Re: [ceph-users] Error Creating OSD

2018-04-14 Thread Rhian Resnick
Afternoon,


Happily, I resolved this issue.


Running vgdisplay showed that ceph-volume tried to create a disk on failed 
disk. (We didn't know we had a bad did so this is information that was new to 
us) and when the command failed it left three bad volume groups. Since you 
cannot rename them you need to use the following command to delete them.


vgdisplay to find the bad volume groups

vgremove --select vg_uuid=your uuid -f # -f forces it to be removed


Rhian Resnick

Associate Director Middleware and HPC

Office of Information Technology


Florida Atlantic University

777 Glades Road, CM22, Rm 173B

Boca Raton, FL 33431

Phone 561.297.2647

Fax 561.297.0222

 [image] 



From: Rhian Resnick
Sent: Saturday, April 14, 2018 12:47 PM
To: Alfredo Deza
Cc: ceph-users@lists.ceph.com
Subject: Re: [ceph-users] Error Creating OSD


Thanks all,


Here is a link to our our command being executed: https://pastebin.com/iy8iSaKH



Here are the results from the command


Executed with debug enabled (after a zap with destroy)


[root@ceph-storage3 ~]# ceph-volume lvm create --bluestore --data /dev/sdu
Running command: ceph-authtool --gen-print-key
Running command: ceph --cluster ceph --name client.bootstrap-osd --keyring 
/var/lib/ceph/bootstrap-osd/ceph.keyring -i - osd new 
664894a8-530a-4557-b2f4-1af5b391f2b7
--> Was unable to complete a new OSD, will rollback changes
--> OSD will be fully purged from the cluster, because the ID was generated
Running command: ceph osd purge osd.140 --yes-i-really-mean-it
 stderr: purged osd.140
Traceback (most recent call last):
  File "/sbin/ceph-volume", line 6, in 
main.Volume()
  File "/usr/lib/python2.7/site-packages/ceph_volume/main.py", line 37, in 
__init__
self.main(self.argv)
  File "/usr/lib/python2.7/site-packages/ceph_volume/decorators.py", line 59, 
in newfunc
return f(*a, **kw)
  File "/usr/lib/python2.7/site-packages/ceph_volume/main.py", line 153, in main
terminal.dispatch(self.mapper, subcommand_args)
  File "/usr/lib/python2.7/site-packages/ceph_volume/terminal.py", line 182, in 
dispatch
instance.main()
  File "/usr/lib/python2.7/site-packages/ceph_volume/devices/lvm/main.py", line 
38, in main
terminal.dispatch(self.mapper, self.argv)
  File "/usr/lib/python2.7/site-packages/ceph_volume/terminal.py", line 182, in 
dispatch
instance.main()
  File "/usr/lib/python2.7/site-packages/ceph_volume/devices/lvm/create.py", 
line 74, in main
self.create(args)

......

**TASK INSTRUCTIONS:** Check each of the three statements below against the Ceph thread above, answering yes or no and quoting the deciding words from the thread. 1. The failed command left three bad volume groups. 2. The bad volume groups could be renamed. 3. The command was run after a zap with destroy.

**ENTRIES SHOWN:**
......

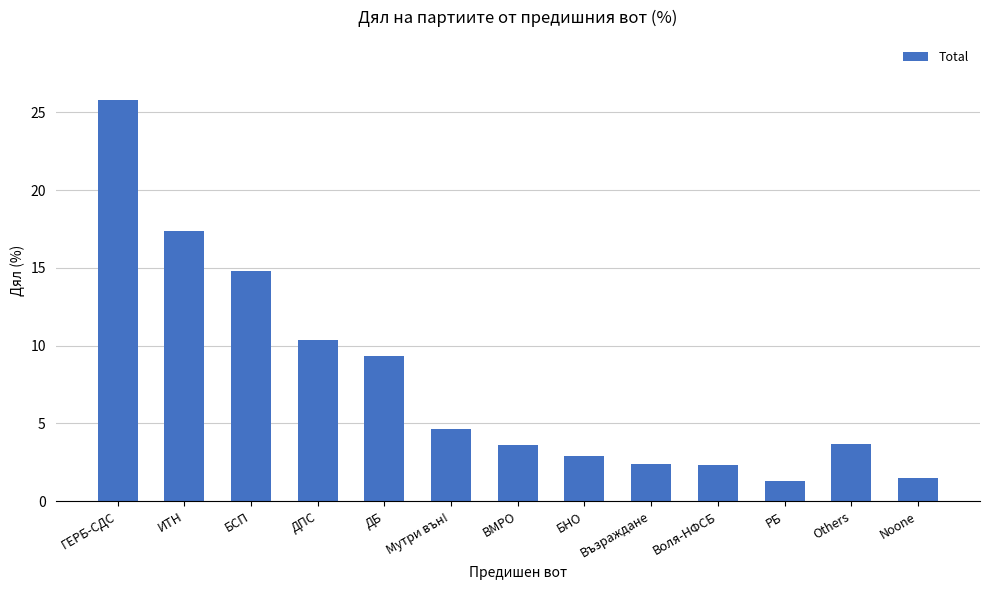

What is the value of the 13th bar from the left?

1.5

......

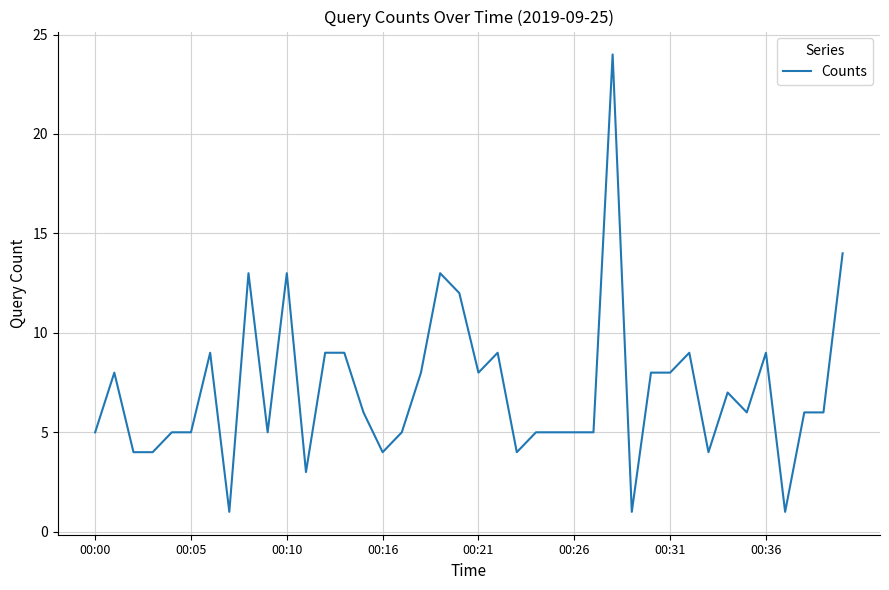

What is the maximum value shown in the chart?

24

......

**EXPECTED ANSWER:**
1. Yes: "when the command failed it left three bad volume groups"
2. No: "Since you cannot rename them"
3. Yes: "Executed with debug enabled (after a zap with destroy)"